**** RECORDS FOR PROCESSING

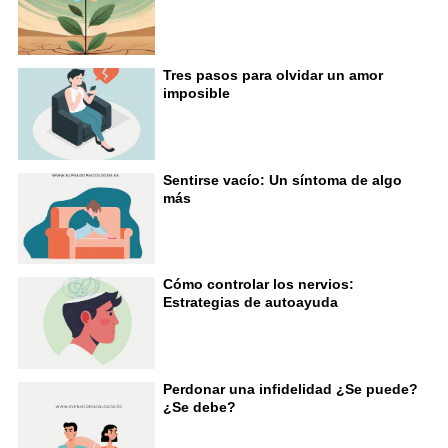
Tres pasos para olvidar un amor
imposible
Sentirse vacío: Un síntoma de algo
más
Cómo controlar los nervios:
Estrategias de autoayuda
Perdonar una infidelidad ¿Se puede?
¿Se debe?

********

JOB ITEM
Skipping any images, write out all the data exactly.

RESULT OF THIS TASK
Tres pasos para olvidar un amor
imposible
Sentirse vacío: Un síntoma de algo
más
Cómo controlar los nervios:
Estrategias de autoayuda
Perdonar una infidelidad ¿Se puede?
¿Se debe?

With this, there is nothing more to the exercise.